> [THE INPUT]:

━━━━━━━━━━━━━━━━━━━━━━━━━━━━━━

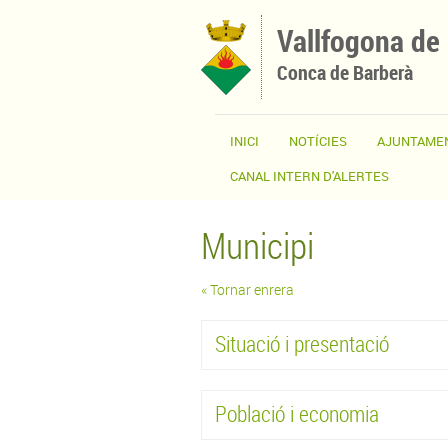
Vés al contingut
Vallfogona de
Conca de Barberà
INICI
NOTÍCIES
AJUNTAME
CANAL INTERN D'ALERTES
Municipi
« Tornar enrera
Situació i presentació
Població i economia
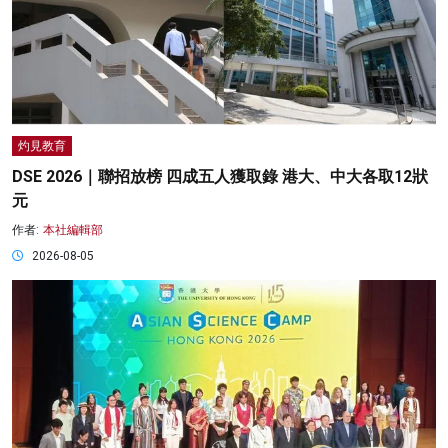
灼見教育
DSE 2026｜聯招放榜 四成五人獲取錄 港大、中大各取12狀
元
作者:
本社編輯部
2026-08-05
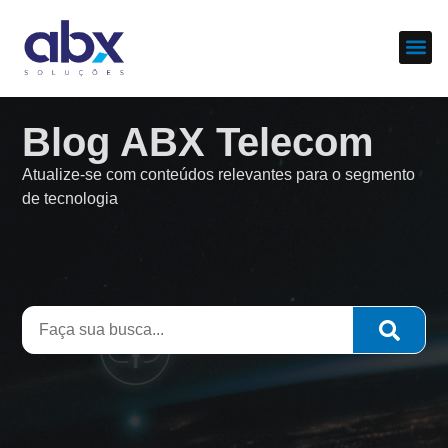
Sobre nós
Cases d
Blog ABX Telecom
Atualize-se com conteúdos relevantes para o segmento
de tecnologia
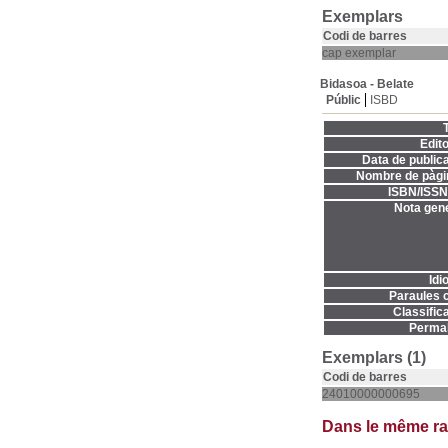
Exemplars
Codi de barres
cap exemplar
Bidasoa - Belate
Públic
ISBD
T
Edito
Data de publica
Nombre de pàgi
ISBN/ISSN
Nota gene
Idi
Paraules c
Classifica
Permal
Exemplars (1)
Codi de barres
24010000000695
Dans le même r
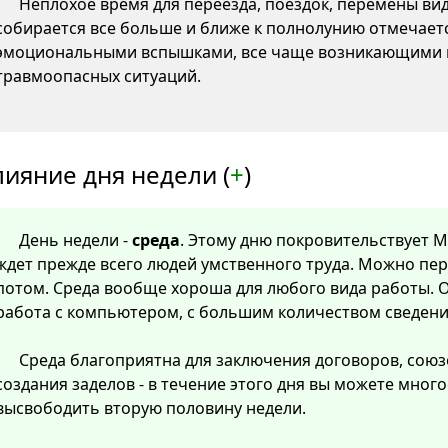
Неплохое время для переезда, поездок, перемены ви
собирается все больше и ближе к полнолунию отмечаетс
эмоциональными вспышками, все чаще возникающими 
травмоопасных ситуаций.
лияние дня недели (
+
)
День недели -
среда
. Этому дню покровительствует Ме
ждет прежде всего людей умственного труда. Можно пер
потом. Среда вообще хороша для любого вида работы. О
работа с компьютером, с большим количеством сведени
Среда благоприятна для заключения договоров, союз
создания заделов - в течение этого дня вы можете мног
высвободить вторую половину недели.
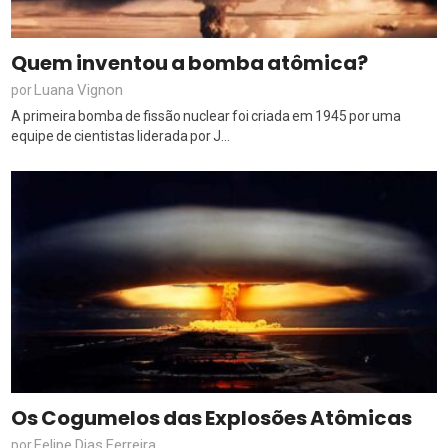
Quem inventou a bomba atômica?
Luana Vignon
por
A primeira bomba de fissão nuclear foi criada em 1945 por uma
equipe de cientistas liderada por J...
Os Cogumelos das Explosões Atômicas
Felipe Dias Ferreira
por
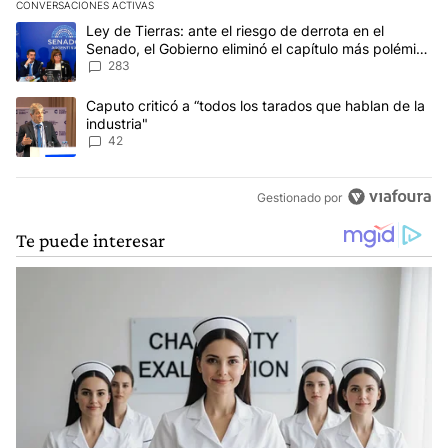
CONVERSACIONES ACTIVAS
Este listado muestra los artículos con más comentarios en los últim
Un artículo de tendencia con el título "Ley de Tierras: ante el ri
Ley de Tierras: ante el riesgo de derrota en el
Senado, el Gobierno eliminó el capítulo más polémico
del proyecto
283
Un artículo de tendencia con el título "Caputo criticó a “todos los
Caputo criticó a “todos los tarados que hablan de la
industria"
42
Gestionado por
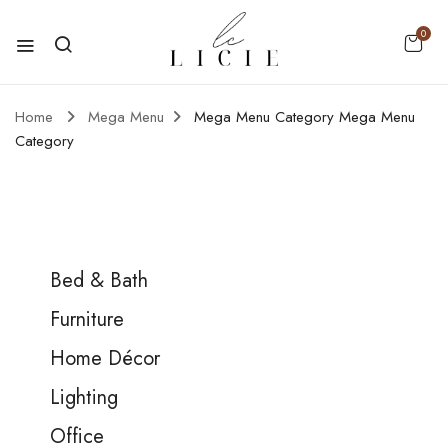
0
Home
Mega Menu
Mega Menu Category
Mega Menu
Category
Bed & Bath
Furniture
Home Décor
Lighting
Office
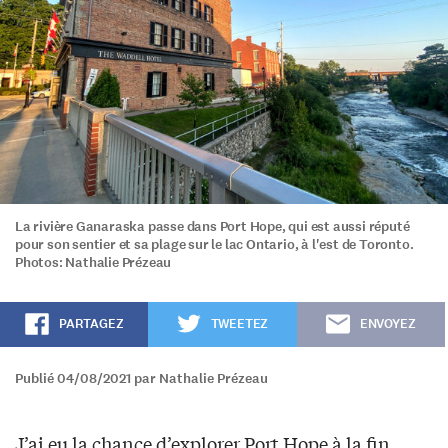
La rivière Ganaraska passe dans Port Hope, qui est aussi réputé
pour son sentier et sa plage sur le lac Ontario, à l'est de Toronto.
Photos: Nathalie Prézeau
PARTAGEZ
TWEETEZ
ENVOYEZ
Publié 04/08/2021 par Nathalie Prézeau
J’ai eu la chance d’explorer Port Hope à la fin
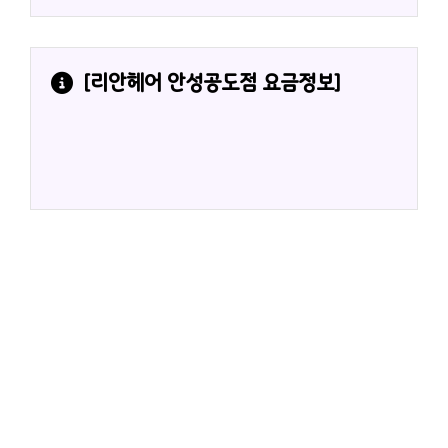
[
리안헤어 안성공도점
 요금정보]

━━━━━━━━━━━━━━━━━━━━━━━━━━━━━━

Output the records above exactly as written, but leave out the pictures.

> [RESULT OF THIS EXERCISE]:
Vés al contingut
Vallfogona de
Conca de Barberà
INICI
NOTÍCIES
AJUNTAME
CANAL INTERN D'ALERTES
Municipi
« Tornar enrera
Situació i presentació
Població i economia
灼見教育
DSE 2026｜聯招放榜 四成五人獲取錄 港大、中大各取12狀
元
作者:
本社編輯部
2026-08-05
Sobre nós
Cases d
Blog ABX Telecom
Atualize-se com conteúdos relevantes para o segmento
de tecnologia
Exemplars
Codi de barres
cap exemplar
Bidasoa - Belate
Públic
ISBD
T
Edito
Data de publica
Nombre de pàgi
ISBN/ISSN
Nota gene
Idi
Paraules c
Classifica
Permal
Exemplars (1)
Codi de barres
24010000000695
Dans le même r
Неплохое время для переезда, поездок, перемены ви
собирается все больше и ближе к полнолунию отмечаетс
эмоциональными вспышками, все чаще возникающими 
травмоопасных ситуаций.
лияние дня недели (
+
)
День недели -
среда
. Этому дню покровительствует Ме
ждет прежде всего людей умственного труда. Можно пер
потом. Среда вообще хороша для любого вида работы. О
работа с компьютером, с большим количеством сведени
Среда благоприятна для заключения договоров, союз
создания заделов - в течение этого дня вы можете мног
высвободить вторую половину недели.
Quem inventou a bomba atômica?
Luana Vignon
por
A primeira bomba de fissão nuclear foi criada em 1945 por uma
equipe de cientistas liderada por J...
Os Cogumelos das Explosões Atômicas
Felipe Dias Ferreira
por
CONVERSACIONES ACTIVAS
Este listado muestra los artículos con más comentarios en los últim
Un artículo de tendencia con el título "Ley de Tierras: ante el ri
Ley de Tierras: ante el riesgo de derrota en el
Senado, el Gobierno eliminó el capítulo más polémico
del proyecto
283
Un artículo de tendencia con el título "Caputo criticó a “todos los
Caputo criticó a “todos los tarados que hablan de la
industria"
42
Gestionado por
0
Home
Mega Menu
Mega Menu Category
Mega Menu
Category
Bed & Bath
Furniture
Home Décor
Lighting
Office
La rivière Ganaraska passe dans Port Hope, qui est aussi réputé
pour son sentier et sa plage sur le lac Ontario, à l'est de Toronto.
Photos: Nathalie Prézeau
PARTAGEZ
TWEETEZ
ENVOYEZ
Publié 04/08/2021 par Nathalie Prézeau
J’ai eu la chance d’explorer Port Hope à la fin
[
리안헤어 안성공도점
 요금정보]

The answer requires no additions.